All digital therapeutics, as defined by the Digital Therapeutics Alliance, share core principles, some of which are as follows: publish trial results inclusive of clinically meaningful outcomes in peer-reviewed journals; be reviewed and cleared or certified by regulatory bodies as required to support product claims of risk, efficacy, and intended use; make claims appropriate to clinical evaluation and regulatory status; and collect, analyze, and apply real-world evidence and/or product performance data.
Other digital therapeutics include Noom Health’s weight management product. It was registered on ClinicalTrials.gov for its clinical trial, but listed under not studied as an FDA regulated product or device. NovoNordisk partnered with Noom in 2019 to offer it as a 12-month patient service for its product Saxenda. Alkili Interactive is also in the PDT space, targeting ADHD, delivering its FDA-cleared medicine through a video game experience. Happify Health currently offers its mental health digital therapeutic, known as Ensemble, not yet FDA-approved and available only by prescription or through an investigational study. Happify is expected to file for FDA review with this data in a little over a year.

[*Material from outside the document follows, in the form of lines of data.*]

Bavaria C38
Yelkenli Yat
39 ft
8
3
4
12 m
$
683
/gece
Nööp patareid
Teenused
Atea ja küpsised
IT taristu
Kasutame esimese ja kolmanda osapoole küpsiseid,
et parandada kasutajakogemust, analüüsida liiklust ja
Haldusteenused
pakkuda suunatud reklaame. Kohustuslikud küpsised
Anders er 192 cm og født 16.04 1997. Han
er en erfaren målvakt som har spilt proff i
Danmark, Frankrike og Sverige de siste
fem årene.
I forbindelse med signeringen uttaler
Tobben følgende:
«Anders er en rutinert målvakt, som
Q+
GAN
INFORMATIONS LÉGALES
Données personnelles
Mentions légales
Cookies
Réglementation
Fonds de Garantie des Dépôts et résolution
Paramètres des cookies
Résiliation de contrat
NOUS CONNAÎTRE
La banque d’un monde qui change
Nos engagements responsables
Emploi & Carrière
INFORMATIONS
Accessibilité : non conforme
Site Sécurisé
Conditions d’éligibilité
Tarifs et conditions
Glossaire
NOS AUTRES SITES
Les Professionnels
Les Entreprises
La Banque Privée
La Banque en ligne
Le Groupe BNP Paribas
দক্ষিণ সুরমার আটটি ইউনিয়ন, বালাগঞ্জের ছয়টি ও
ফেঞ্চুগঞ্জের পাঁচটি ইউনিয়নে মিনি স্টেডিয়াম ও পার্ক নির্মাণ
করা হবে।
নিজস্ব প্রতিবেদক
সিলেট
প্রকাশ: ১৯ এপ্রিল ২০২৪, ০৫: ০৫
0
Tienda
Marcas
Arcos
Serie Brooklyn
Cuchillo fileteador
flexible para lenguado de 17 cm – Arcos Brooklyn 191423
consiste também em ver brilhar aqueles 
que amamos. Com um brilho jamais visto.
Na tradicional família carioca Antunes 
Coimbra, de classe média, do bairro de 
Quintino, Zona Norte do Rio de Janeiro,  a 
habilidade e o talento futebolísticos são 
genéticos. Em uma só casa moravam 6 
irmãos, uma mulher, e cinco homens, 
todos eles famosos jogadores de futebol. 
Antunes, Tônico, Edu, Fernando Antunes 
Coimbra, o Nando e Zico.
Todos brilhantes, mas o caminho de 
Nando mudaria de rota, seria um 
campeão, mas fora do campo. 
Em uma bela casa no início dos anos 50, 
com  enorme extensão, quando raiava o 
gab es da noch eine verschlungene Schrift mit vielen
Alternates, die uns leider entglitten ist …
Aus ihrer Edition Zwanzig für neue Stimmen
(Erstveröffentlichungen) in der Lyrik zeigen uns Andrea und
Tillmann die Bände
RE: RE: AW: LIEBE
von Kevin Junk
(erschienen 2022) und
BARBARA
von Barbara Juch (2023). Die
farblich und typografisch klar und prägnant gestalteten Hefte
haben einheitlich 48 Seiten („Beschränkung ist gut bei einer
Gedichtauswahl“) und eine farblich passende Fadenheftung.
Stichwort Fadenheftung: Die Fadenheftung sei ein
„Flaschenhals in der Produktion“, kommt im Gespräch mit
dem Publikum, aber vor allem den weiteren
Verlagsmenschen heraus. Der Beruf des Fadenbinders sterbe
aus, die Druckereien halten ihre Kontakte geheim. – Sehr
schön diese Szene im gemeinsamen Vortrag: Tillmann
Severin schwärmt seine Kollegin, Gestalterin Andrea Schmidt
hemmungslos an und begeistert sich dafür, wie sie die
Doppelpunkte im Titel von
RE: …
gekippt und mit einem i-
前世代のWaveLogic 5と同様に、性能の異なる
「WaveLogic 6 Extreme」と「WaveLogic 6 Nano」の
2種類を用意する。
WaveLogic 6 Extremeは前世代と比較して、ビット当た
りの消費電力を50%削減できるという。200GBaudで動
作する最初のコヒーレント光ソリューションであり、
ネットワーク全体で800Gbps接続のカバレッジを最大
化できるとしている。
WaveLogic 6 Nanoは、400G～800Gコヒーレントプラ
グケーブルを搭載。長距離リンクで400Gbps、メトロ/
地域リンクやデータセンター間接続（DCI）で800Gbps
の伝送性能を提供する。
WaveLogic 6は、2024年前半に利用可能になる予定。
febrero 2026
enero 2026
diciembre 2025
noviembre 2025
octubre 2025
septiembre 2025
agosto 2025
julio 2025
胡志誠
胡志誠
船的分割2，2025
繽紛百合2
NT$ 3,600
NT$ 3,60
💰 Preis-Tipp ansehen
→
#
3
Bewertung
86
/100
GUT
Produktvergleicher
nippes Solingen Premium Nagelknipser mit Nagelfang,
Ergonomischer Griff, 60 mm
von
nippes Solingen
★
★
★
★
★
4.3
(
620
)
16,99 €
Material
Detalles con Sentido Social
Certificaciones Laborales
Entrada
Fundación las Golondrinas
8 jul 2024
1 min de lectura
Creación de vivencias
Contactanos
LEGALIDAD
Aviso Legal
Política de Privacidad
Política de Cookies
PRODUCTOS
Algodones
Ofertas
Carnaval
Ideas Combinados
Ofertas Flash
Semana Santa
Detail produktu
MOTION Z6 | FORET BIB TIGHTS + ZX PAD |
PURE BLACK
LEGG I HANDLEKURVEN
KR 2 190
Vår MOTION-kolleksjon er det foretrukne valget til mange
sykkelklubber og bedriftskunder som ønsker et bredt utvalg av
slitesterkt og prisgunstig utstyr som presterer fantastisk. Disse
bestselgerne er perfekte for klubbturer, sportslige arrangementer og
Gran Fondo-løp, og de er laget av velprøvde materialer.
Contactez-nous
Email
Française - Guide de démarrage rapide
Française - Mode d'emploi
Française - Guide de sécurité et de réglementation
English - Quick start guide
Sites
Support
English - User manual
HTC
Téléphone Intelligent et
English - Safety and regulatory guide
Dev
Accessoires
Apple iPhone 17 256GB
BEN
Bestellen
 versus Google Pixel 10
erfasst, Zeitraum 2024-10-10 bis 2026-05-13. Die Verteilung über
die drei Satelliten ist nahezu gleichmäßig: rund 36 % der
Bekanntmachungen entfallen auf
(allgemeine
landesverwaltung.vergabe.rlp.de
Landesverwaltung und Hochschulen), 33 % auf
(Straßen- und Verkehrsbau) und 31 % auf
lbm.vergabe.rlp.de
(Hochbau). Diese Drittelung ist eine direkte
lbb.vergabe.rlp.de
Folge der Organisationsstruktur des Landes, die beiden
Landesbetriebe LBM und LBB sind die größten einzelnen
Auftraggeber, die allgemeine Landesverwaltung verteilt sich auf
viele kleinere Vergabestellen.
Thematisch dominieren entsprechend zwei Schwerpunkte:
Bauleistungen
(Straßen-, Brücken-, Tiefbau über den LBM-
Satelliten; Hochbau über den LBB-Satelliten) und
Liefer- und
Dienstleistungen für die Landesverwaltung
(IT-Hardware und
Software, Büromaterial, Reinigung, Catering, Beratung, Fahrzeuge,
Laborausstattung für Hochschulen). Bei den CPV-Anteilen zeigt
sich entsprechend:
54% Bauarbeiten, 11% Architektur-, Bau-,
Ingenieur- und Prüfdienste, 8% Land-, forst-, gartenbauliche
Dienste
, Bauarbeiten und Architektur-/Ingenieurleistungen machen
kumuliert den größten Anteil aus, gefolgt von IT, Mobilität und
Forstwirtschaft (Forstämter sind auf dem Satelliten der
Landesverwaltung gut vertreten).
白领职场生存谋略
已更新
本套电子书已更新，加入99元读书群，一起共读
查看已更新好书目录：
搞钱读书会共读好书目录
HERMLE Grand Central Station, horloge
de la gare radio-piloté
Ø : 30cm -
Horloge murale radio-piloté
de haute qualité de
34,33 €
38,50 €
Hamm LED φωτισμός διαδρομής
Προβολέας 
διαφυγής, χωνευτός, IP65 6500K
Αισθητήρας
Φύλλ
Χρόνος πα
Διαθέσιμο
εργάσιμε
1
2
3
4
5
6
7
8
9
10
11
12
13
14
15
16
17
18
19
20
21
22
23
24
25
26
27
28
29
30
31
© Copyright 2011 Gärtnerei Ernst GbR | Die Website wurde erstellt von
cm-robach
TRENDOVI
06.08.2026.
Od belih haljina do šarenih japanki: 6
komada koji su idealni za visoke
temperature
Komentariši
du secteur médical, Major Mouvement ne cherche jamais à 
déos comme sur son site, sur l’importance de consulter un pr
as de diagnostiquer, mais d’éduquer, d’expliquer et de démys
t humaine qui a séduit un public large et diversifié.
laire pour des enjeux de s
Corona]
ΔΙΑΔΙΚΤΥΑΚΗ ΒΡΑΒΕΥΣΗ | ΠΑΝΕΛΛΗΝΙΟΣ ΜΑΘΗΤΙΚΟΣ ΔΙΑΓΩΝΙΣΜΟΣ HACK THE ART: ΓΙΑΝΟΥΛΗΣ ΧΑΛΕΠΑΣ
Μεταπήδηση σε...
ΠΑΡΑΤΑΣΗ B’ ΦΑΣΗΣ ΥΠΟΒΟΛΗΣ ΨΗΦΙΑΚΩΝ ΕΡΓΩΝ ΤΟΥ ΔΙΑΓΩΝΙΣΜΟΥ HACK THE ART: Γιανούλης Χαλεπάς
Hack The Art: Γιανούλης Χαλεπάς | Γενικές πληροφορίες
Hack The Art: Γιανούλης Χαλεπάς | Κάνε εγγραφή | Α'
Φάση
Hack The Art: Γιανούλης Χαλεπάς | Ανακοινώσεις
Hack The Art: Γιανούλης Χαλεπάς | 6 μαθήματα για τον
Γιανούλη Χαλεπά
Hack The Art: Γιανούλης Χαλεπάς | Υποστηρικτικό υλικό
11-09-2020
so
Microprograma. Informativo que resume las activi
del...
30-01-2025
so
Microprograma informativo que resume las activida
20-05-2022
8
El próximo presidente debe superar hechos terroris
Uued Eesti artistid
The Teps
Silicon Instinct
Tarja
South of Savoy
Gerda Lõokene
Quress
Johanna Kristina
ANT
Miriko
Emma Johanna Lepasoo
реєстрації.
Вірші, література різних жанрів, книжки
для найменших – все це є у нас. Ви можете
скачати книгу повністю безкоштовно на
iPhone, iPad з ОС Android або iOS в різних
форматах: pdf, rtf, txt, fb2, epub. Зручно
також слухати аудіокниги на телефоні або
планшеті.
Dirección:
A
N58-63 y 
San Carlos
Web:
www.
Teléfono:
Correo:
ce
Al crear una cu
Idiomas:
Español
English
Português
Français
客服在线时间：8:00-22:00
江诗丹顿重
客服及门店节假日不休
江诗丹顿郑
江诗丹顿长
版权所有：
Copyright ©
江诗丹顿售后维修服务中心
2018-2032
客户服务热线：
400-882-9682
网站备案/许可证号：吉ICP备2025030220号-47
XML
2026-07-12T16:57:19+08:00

While digital therapeutics may be a place where there is significant momentum and growth, there remains the fact that bills must be paid. Mostly, costs have been absorbed through partnerships with insurers, pharmacy benefit managers (PBMs), and employers. Pursuing pathways to progress are choices that digital therapeutics players must decide on early on, an issue explored at the recent the DTx West summit in February. And while many might continue down the road with healthcare reimbursement, others look to pharma.
Many consultants and external observers of this space view pharma as the problem—that it hasn’t embraced “digital transformation enough.” But in actuality, pharma views digital much the way as any investment. At DTx West, an expert from Bayer said during a panel, “We aren’t a software company or a tech company. We look at these ecosystems where we can facilitate on top of that.” He continued: “What does a pharma company really do? We create value that’s measurable. We have rigor, in terms of measurable results that measure the value that we’ve created. Demonstration is the whole measurable part.”
Another expert from Pfizer commented, “We run the risk of investing in the interesting instead of the possible. How do I assess the value and effectiveness and safety to the patients and system at large? We have a singular purpose—deliver breakthroughs that change patient lives. We are hopefully on the cusp of digital health becoming health, but how do you demonstrate value in an intervention with data?” He added that what industry will see is “akin to how we source world-class science, some is internally. Then we have a very robust sourcing mechanism for external science and assets. This will not be any different in the DTx space. You need to be the partner of choice.”
Finally, a Roche representative urged DTx companies to “be driven and follow the science. In the long run, having digital products being science-based will make healthcare providers, payers, and pharma have greater buy-in.”